Large Caps Stay in Shadows
Adjust font size:
Investors betting on large-cap stocks taking the lead in the A-share market may have to bear with a frustrating range-bound market for some time as liquidity fears prevail, analysts said.
Large-cap stocks, especially high-quality blue chips, have languished behind their small-cap counterparts, most of which have been overvalued with a high risk of peaking since the fourth quarter of last year.
Signs of a potential shift from small to large caps have emerged in the market since then but there has not been a decisive and successful rebound of large caps.
"For large caps to shine, the market has to be supported by ample liquidity, and this is highly unlikely in the second quarter," said Li Jianfeng, an analyst at Shanghai Securities.
"Tightened liquidity has almost become a certainty as growth in the money supply in the first half of the year is set to slow down," Li said.
China's central bank last week resumed sales of three-year bonds, its first since June 2008, as it stepped up efforts to exit the economic stimulus package.
The move is expected to drain cash from the banking system to slow lending that is fueling inflation and potential asset bubbles. It is also meant to pave the way for the central bank to raise interest rates.
On the market's supply side, more new share sales are expected to roll out this year, including the US$22 billion initial public offering of Agricultural Bank of China, which will further sap market liquidity, analysts said.

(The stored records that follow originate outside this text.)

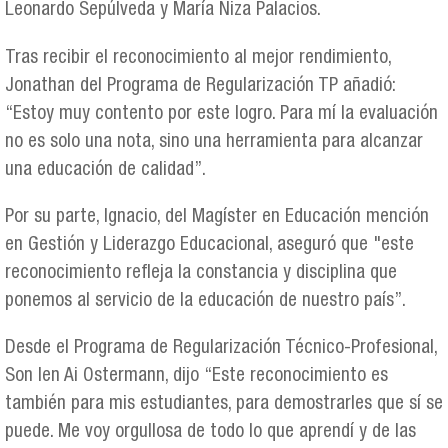
Leonardo Sepúlveda y María Niza Palacios.
Tras recibir el reconocimiento al mejor rendimiento,
Jonathan del Programa de Regularización TP añadió:
“Estoy muy contento por este logro. Para mí la evaluación
no es solo una nota, sino una herramienta para alcanzar
una educación de calidad”.
Por su parte, Ignacio, del Magíster en Educación mención
en Gestión y Liderazgo Educacional, aseguró que "este
reconocimiento refleja la constancia y disciplina que
ponemos al servicio de la educación de nuestro país”.
Desde el Programa de Regularización Técnico-Profesional,
Son Ien Ai Ostermann, dijo “Este reconocimiento es
también para mis estudiantes, para demostrarles que sí se
puede. Me voy orgullosa de todo lo que aprendí y de las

A classic large-cap rotation happened on May 30, 2007 when a surge in blue chips pushed the benchmark Shanghai Composite Index to its all-time peak above the historic 6,000 point while small-cap shares were devastated by the government's hike in stamp tax on securities trading.

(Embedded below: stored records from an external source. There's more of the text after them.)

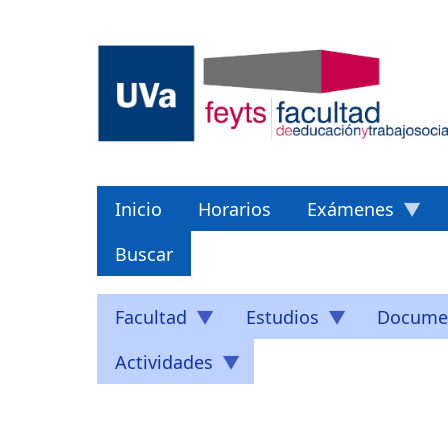
Pasar
al
contenido
principal
Inicio
Horarios
Exámenes
Buscar
Facultad
Estudios
Docume
Actividades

But analysts said a similar trend is unlikely to happen this year due to the lack of a bullish consensus favoring large caps among institutional investors.
With trading in stock index futures starting on Friday, investors may be betting big on the new financial instrument to boost undervalued blue chips. But Zhang Fan, an analyst at Changjiang Securities, said the impact will be more of a long-term one instead of triggering a large-cap surge in the short term.
"It will have a limited impact in terms of boosting large-cap stocks due to the high threshold set by the regulator for fear of trading risks," he said.
Zhang noted the given current insufficient market liquidity and uncertainty about the sustainability of the economic recovery, the broader market will continue to perform in the fashion of "three steps forward and two steps back", with large and small caps taking turns leading the market.